--- 原文 ---

木曜日は「アドラー心理学」について書く日だ。
先週は、アドラー心理学がどのようなものなのかを書いたが、今週は劣等感、劣等コンプレックス、優越コンプレックスあたりに触れていこうと思う。


どのように人格は形成されるのか

「人は孤独を感じることさえも他人を必要とする」
アドラーは、人間の悩みはすべて対人関係の悩みであると言っている。

人間は他人から切り離された状態で生きることはできない。
どんな引きこもりの人であっても、たった一人で誰とも接触しないで生きていくことはできない。人間は本質的に他人の存在を前提として生きているので、人の悩みの大半も他人との関係性の中で生じるのだ。

アドラーの提唱する心理学は「原因論」を否定し、「目的論」を軸に人間心理を考えていく。つまり、過去のトラウマ(例えば学校でひどいいじめに遭ったことが原因)で引きこもりになった人が、「トラウマが原因で外に出ようとすると恐怖に駆られてしまう」のではなく、「外に出るのが嫌だから、(過去の経験に意味を与えて)自分で恐怖という感情を作り出している」という考え方だ。

--- 検討対象データ ---

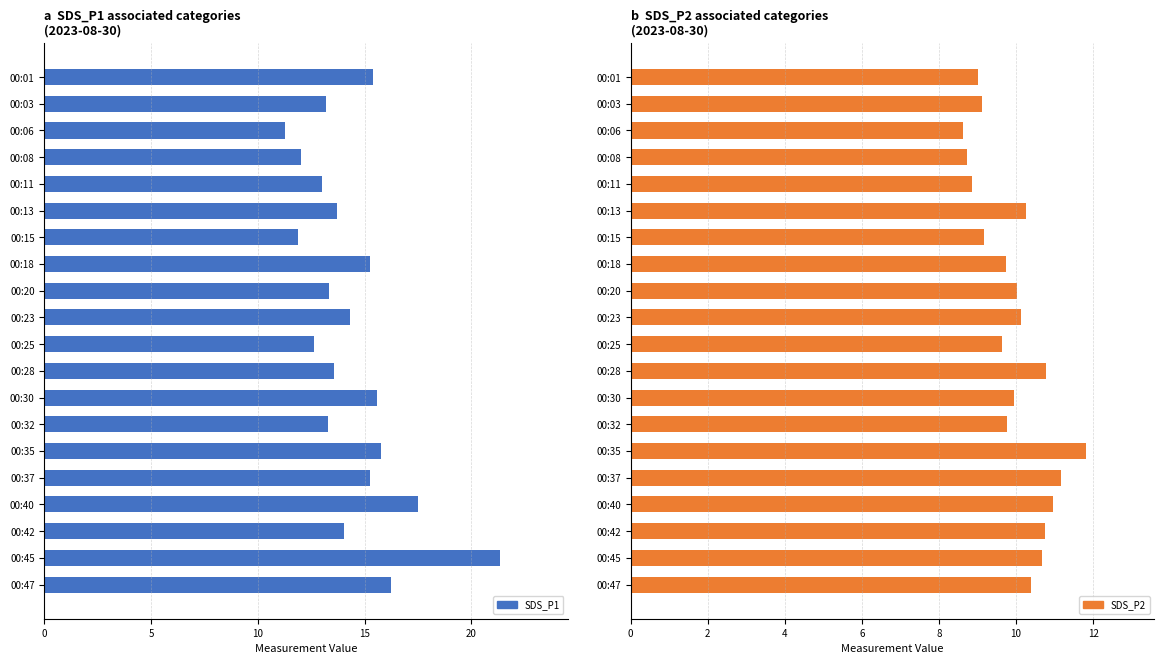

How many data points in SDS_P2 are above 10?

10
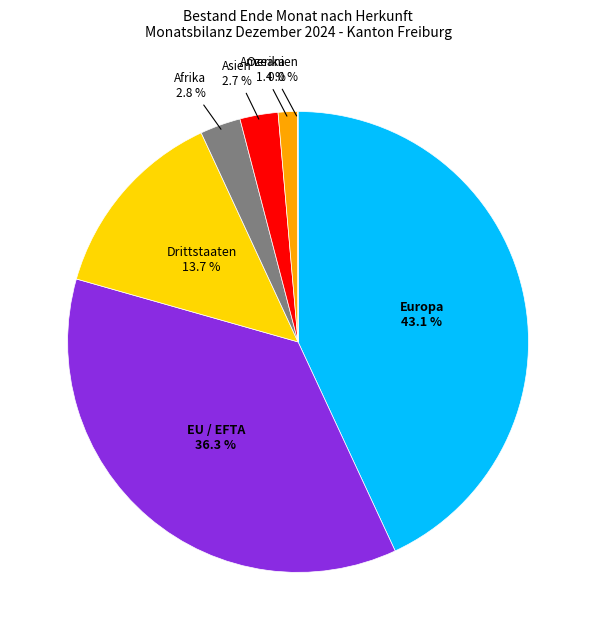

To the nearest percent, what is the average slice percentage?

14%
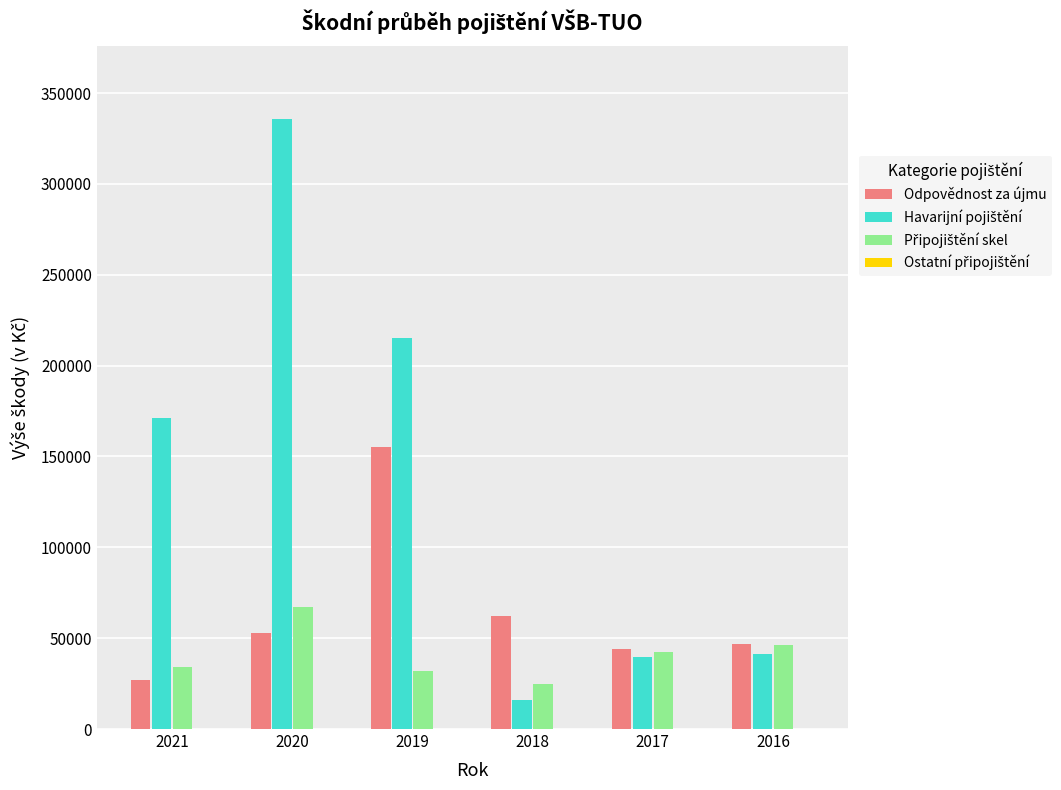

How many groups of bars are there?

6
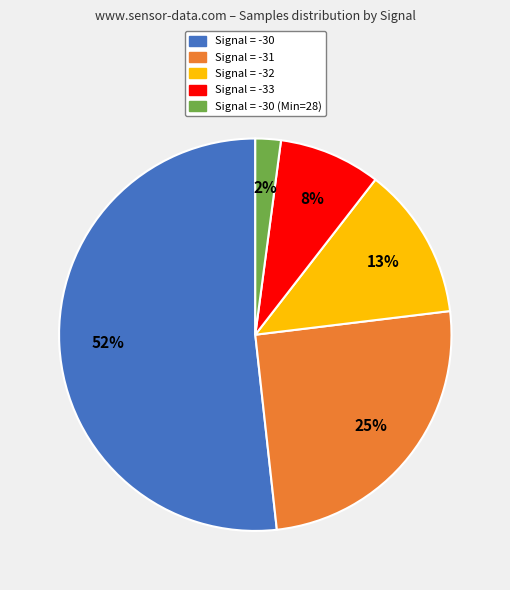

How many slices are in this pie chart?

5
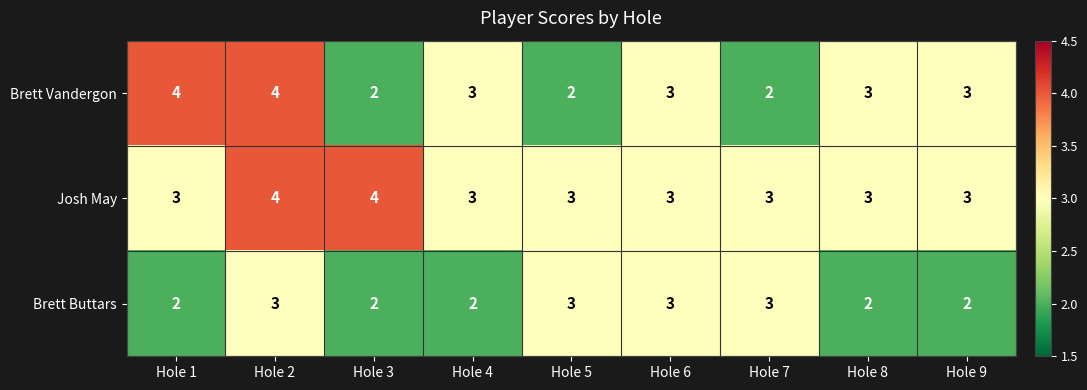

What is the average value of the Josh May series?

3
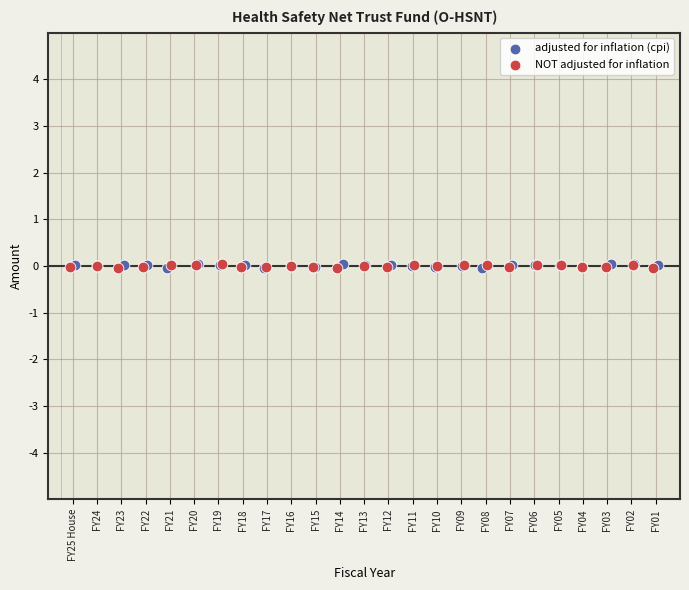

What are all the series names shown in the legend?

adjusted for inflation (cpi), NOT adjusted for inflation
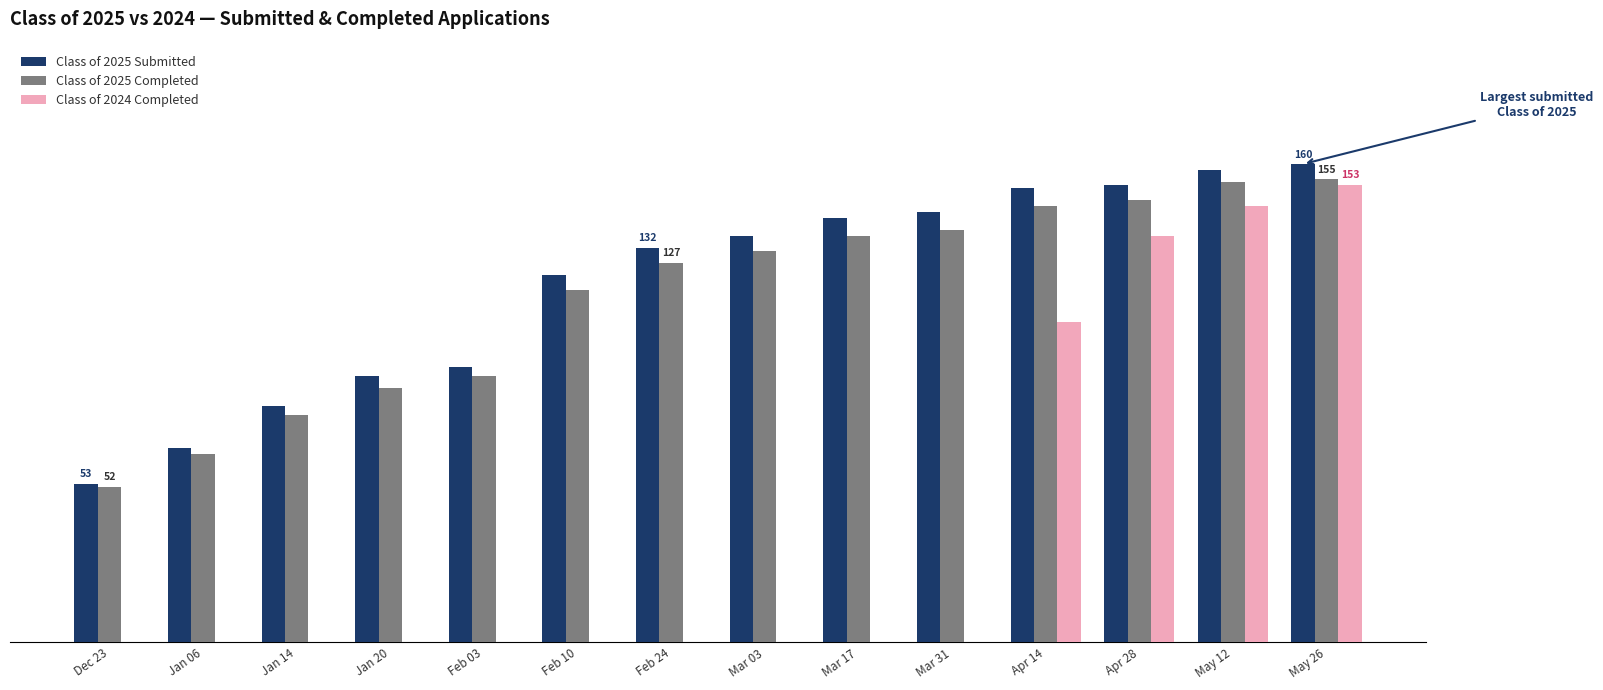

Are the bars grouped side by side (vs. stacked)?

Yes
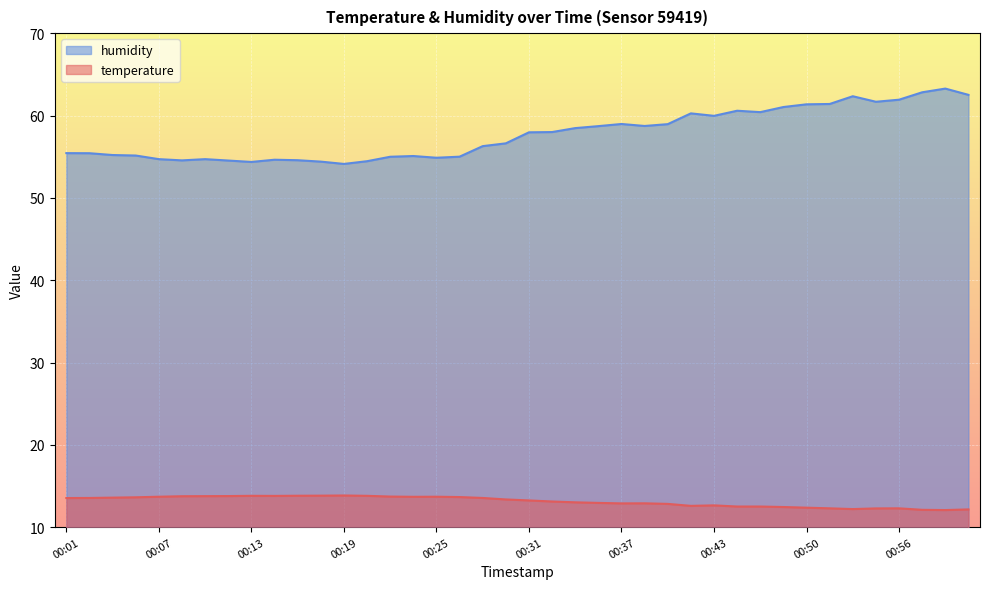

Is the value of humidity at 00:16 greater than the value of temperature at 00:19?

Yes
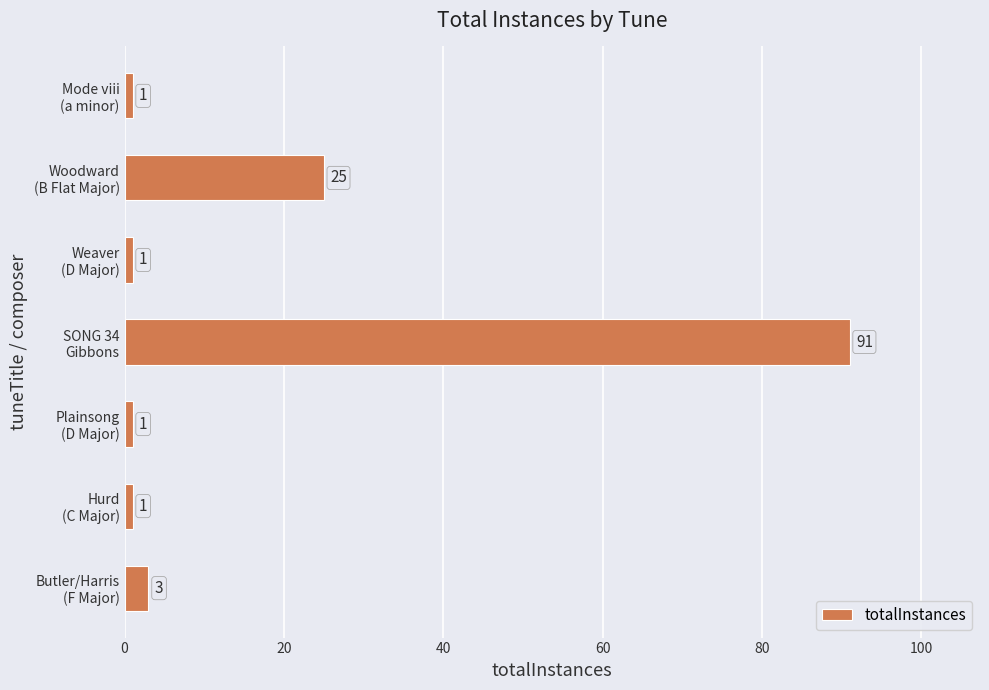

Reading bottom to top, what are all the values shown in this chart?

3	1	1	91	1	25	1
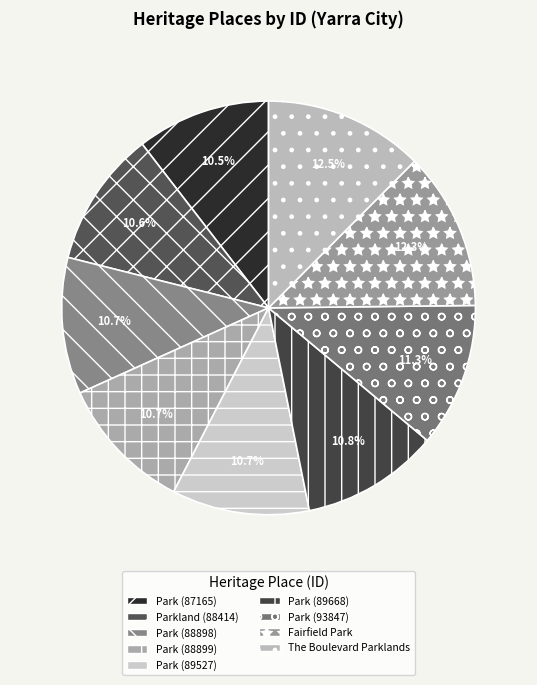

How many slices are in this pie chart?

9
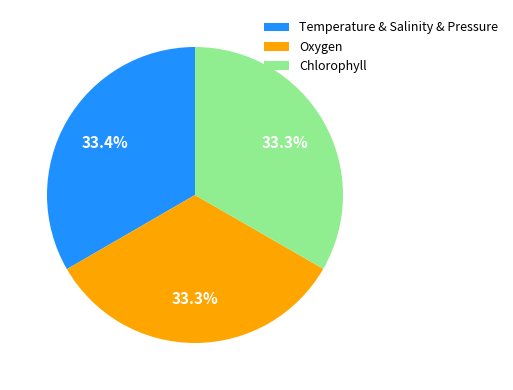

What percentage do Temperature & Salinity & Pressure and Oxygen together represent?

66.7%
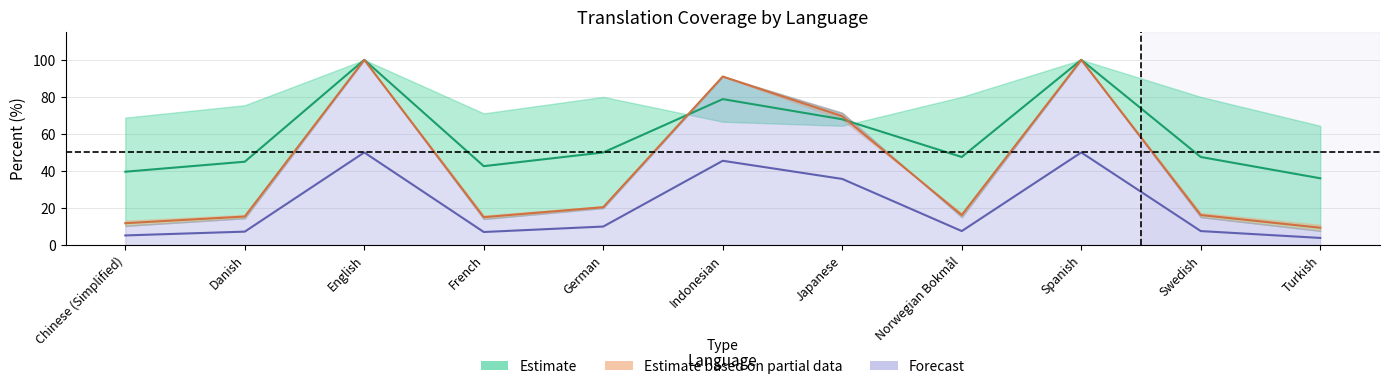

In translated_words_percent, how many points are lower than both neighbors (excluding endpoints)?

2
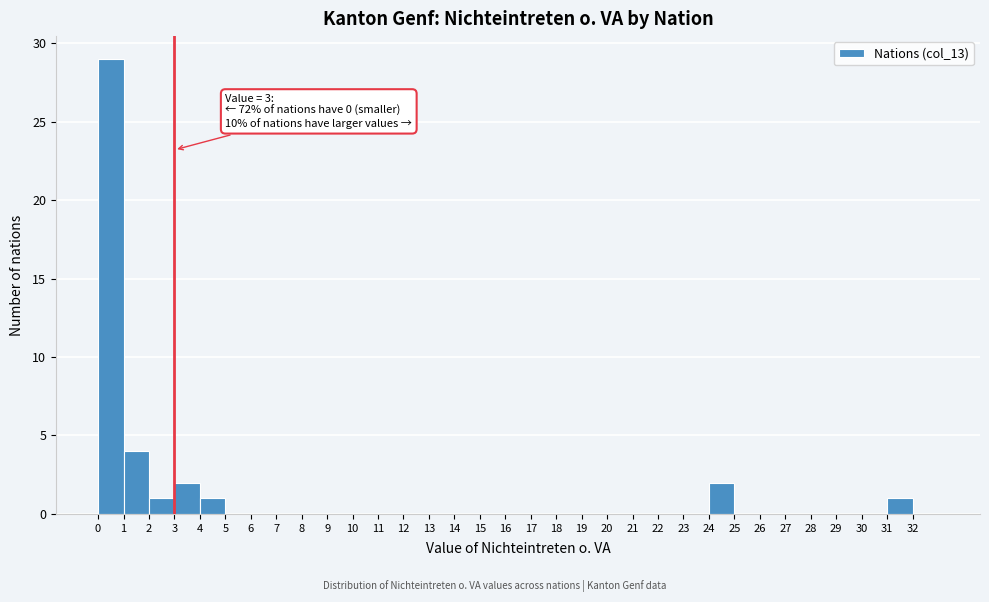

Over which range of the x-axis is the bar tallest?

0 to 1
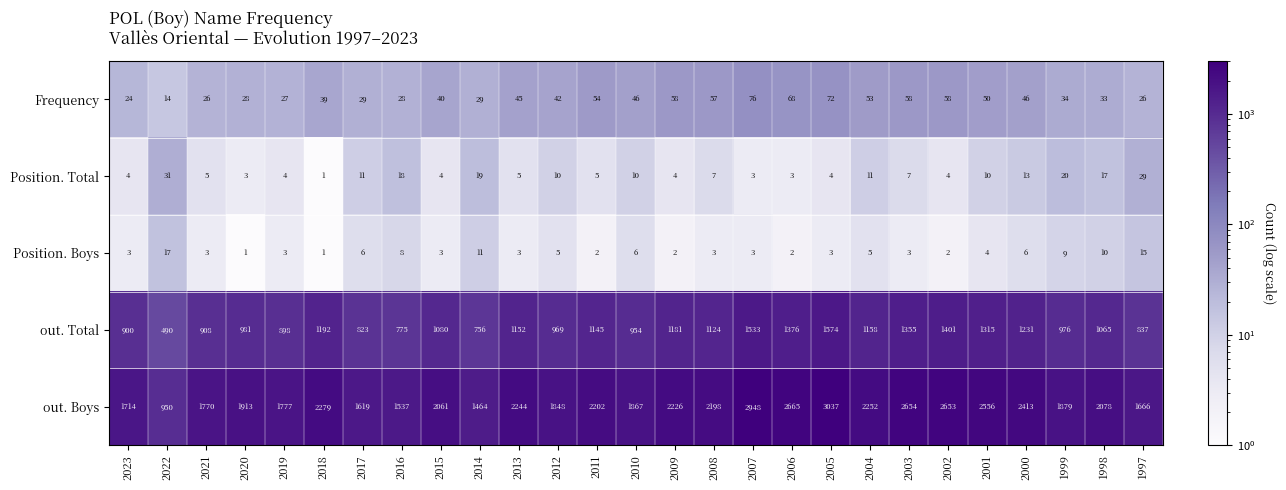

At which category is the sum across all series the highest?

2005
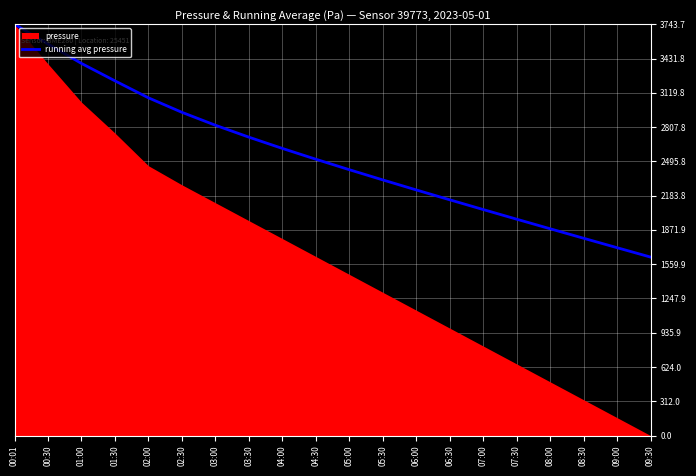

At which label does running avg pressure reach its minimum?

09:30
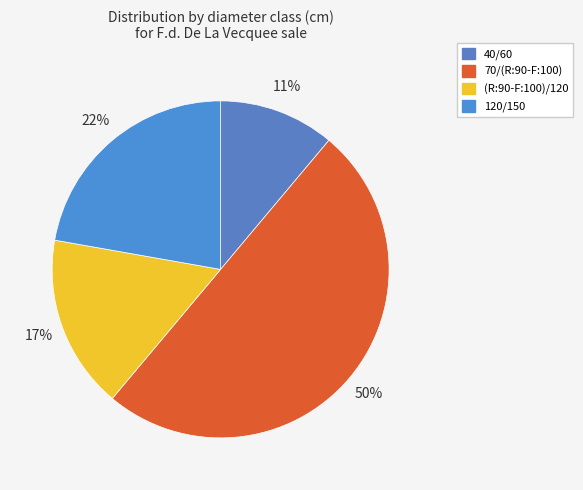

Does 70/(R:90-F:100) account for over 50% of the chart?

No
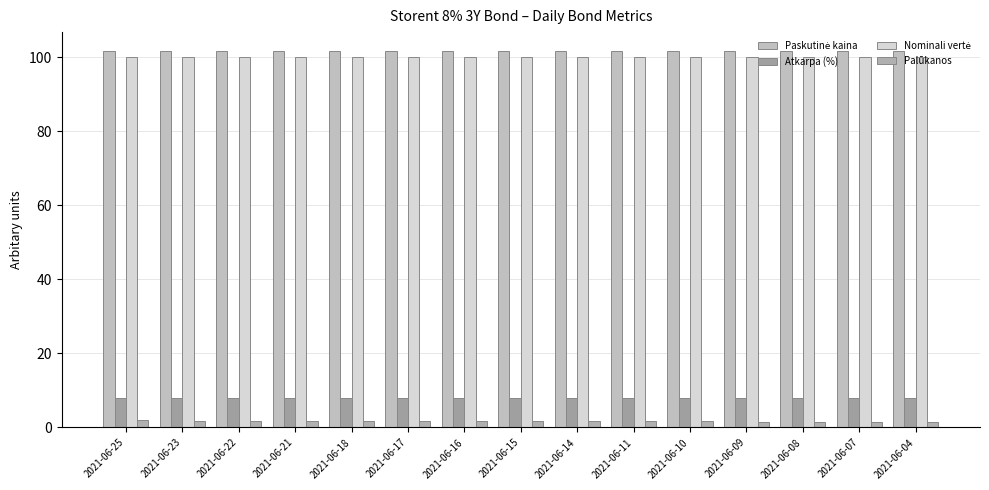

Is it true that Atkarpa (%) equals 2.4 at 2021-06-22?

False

---

- 取り組む課題: アドラー心理学を扱った原文を、最後の文の後から書き進めてください。

- 回答:
そう、過去の経験そのものがその人のライフスタイルを決定づけるのではなく、その経験に自分で意味づけをすることによって、その人のライフスタイルが形成されるのだ。ここでいう「ライフスタイル」とは、その人の「人生のあり方」を指し、人は概ね10歳前後で自分のライフスタイルを選択すると、アドラーは言っている。

人は常に変わらないという決心をしている

では、前述の引きこもりの彼が、なんで引きこもっているかというと、それは引きこもることが彼にとって幸せだからだ。もちろん本人が明確に計算高くそのような行動をとっているとは限らない。しかし、少なくとも心の奥底で、引きこもってさえいれば母親がちやほやしてくれる現状を変えようとしていない=そのライフスタイルを選択している、ということだ。

もし本人がその状況を変えたいと思っているなら、いじめに遭ったという過去の経験は置いておいて、新しいライフスタイルを選びなおせばいいだけなのだ。アドラーはそれを「目的論」と定義して「これまでの人生に何があったとしても、今後の人生をどう生きるかについて何の影響もない」と言っている。

劣等感と劣等コンプレックス

「劣等感」とは主観的な価値観である。
そう、それは事実ではなく解釈だ。
この劣等感は他人との比較から生まれる。